Make sure that you're focusing on your own finances first. For example, it's usually a good idea to pay off your debt and create an emergency fund. Once you take care of yourself, you'll be better able to support others.
Being isolated from support
It's difficult to be isolated from family and friends, both emotionally and financially. And when you feel lonely, you may spend more money or make careless financial decisions.
Make sure that your support network is robust in retirement. You'll probably find that your mental, physical, and financial health improves when it is.
If you don’t or can’t live near friends and family, get involved with your community by volunteering at a school, library, or hospital. You’ll be doing yourself — and someone else — a lot of good.
Not considering inflation
If it seems like items are more expensive than they were when you were a kid, it's because they are. Prices rise over time, as a rule, and sometimes quite suddenly.
It's essential to prepare for inflation in retirement and the rising cost of goods, especially if you look forward to a long retirement.
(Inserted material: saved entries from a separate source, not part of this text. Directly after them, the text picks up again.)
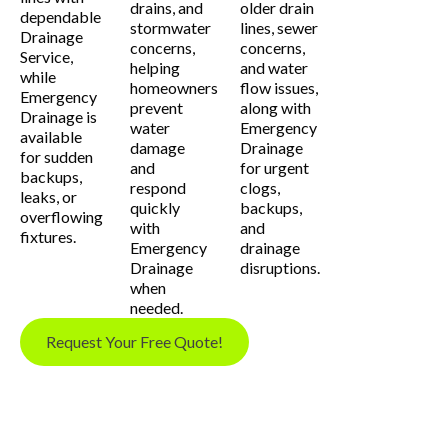
drains, and
older drain
dependable
stormwater
lines, sewer
Drainage
concerns,
concerns,
Service,
helping
and water
while
homeowners
flow issues,
Emergency
prevent
along with
Drainage is
water
Emergency
available
damage
Drainage
for sudden
and
for urgent
backups,
respond
clogs,
leaks, or
quickly
backups,
overflowing
with
and
fixtures.
Emergency
drainage
Drainage
disruptions.
when
needed.
Request Your Free Quote!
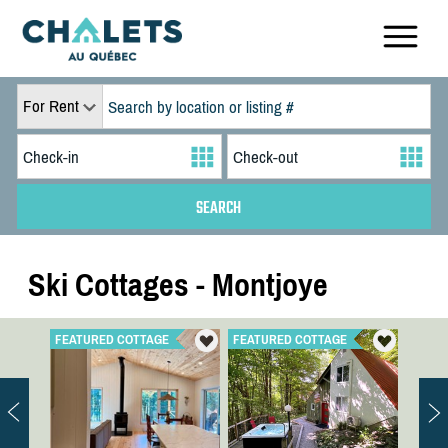
For Rent
Ski Cottages - Montjoye
FEATURED COTTAGE
FEATURED COTTAGE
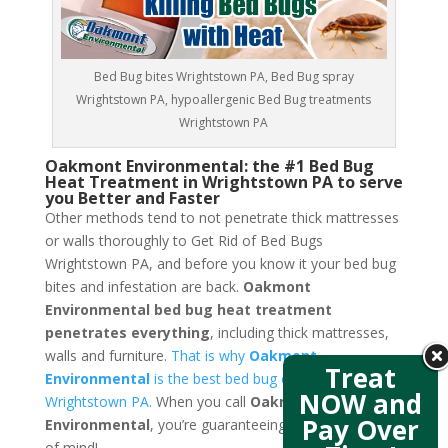
Bed Bug bites Wrightstown PA, Bed Bug spray
Wrightstown PA, hypoallergenic Bed Bug treatments
Wrightstown PA
Oakmont Environmental: the #1 Bed Bug
Heat Treatment in Wrightstown PA to serve
you Better and Faster
Other methods tend to not penetrate thick mattresses
or walls thoroughly to Get Rid of Bed Bugs
Wrightstown PA, and before you know it your bed bug
bites and infestation are back.
Oakmont
Environmental bed bug heat treatment
penetrates everything
, including thick mattresses,
walls and furniture.
That is why
Oakmont
Treat
Environmental
is the best bed bug exterminators in
NOW and
Wrightstown PA.
When you call
Oakmont
Pay Over
Environmental
, you’re guaranteeing yourself a peace
of mind!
One way to prepare is to make sure that you're avoiding wasting money so there is room in your budget for everything being a bit more expensive.
Bottom line
You look forward to retirement all your life, and you want to be able to enjoy it.
Whether you're right on pace for a normal retirement or you want to retire early, making the right plan can create a world of difference in your post-retirement life.
There are a lot of potential pitfalls in retirement, too. But if you prepare and watch out for money traps, it can be a time of peace, relaxation, and growth. Preparation is the gift that keeps on giving.